4. Das noch nicht verabschiedete Datentransfergesetz soll der GKV Versorgungsforschung ermöglichen. Um nichts anderes geht es auch häufig bei Therapieoptimierungsprüfungen.
5. Arzneimittelforschung vollzieht sich nicht nur in klinischen Studien i. S. d. §§ 40, 41 AMG, sondern auch im Rahmen von so genannten Anwendungsbeobachtungen (§ 67 Abs. 6 AMG), die sich im Hinblick auf die methodischen Anforderungen und die Anwendung findenden Erkenntnismittel nicht notwendig unterscheiden. Die Verordnungsfähigkeit von Arzneimitteln, die in Anwendungsbeobachtungen evaluiert werden, ist unstrittig.

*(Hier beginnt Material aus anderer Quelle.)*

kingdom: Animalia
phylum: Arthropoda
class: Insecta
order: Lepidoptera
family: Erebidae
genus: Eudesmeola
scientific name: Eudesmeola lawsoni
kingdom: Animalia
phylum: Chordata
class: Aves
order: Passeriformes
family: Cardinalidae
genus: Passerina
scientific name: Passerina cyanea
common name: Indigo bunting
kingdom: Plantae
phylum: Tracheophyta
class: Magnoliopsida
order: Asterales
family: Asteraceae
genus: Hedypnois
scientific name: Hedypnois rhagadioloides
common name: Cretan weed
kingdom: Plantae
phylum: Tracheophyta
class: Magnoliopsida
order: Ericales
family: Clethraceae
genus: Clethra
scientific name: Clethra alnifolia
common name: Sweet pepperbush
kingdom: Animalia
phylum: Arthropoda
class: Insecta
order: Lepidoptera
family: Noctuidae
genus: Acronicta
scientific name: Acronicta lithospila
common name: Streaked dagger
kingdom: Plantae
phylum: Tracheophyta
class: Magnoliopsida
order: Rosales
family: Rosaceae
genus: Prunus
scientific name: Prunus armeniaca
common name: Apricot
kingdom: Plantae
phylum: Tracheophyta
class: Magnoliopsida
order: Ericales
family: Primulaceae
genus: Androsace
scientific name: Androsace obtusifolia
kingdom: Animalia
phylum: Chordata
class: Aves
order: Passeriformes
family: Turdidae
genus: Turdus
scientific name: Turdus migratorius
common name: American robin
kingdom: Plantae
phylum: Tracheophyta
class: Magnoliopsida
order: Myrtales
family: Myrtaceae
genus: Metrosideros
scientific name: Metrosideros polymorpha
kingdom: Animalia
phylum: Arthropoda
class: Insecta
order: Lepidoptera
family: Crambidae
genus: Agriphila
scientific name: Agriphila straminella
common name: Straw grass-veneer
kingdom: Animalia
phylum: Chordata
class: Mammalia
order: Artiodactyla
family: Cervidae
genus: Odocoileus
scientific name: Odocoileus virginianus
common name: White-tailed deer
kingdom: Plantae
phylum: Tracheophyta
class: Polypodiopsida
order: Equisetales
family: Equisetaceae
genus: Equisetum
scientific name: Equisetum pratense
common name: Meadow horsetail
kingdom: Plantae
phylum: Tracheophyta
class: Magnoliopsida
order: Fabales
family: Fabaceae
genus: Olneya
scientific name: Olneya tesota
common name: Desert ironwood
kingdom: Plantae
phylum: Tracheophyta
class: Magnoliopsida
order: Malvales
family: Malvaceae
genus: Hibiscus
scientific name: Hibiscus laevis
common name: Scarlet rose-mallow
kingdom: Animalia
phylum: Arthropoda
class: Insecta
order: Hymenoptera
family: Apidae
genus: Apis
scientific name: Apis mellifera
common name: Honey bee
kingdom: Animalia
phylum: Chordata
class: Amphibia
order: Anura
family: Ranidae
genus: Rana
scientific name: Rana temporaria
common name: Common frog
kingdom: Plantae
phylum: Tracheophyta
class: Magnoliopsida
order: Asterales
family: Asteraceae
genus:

6. § 135 a Abs. 1 Satz 1 SGB V verpflichtet alle Leistungserbringer zur Sicherung und Weiterentwicklung der Qualität der von Ihnen erbrachten Leistungen; ferner soll der Vertragsarzt seine Patienten auf Grundlage evidenzbasierter Erkenntnisse behandeln. Die Umsetzung dieser Ziele bedingt zwangsläufig die Durchführung von Studien und Dokumentationsprojekten, mithin also von Therapieoptimierungsprüfungen.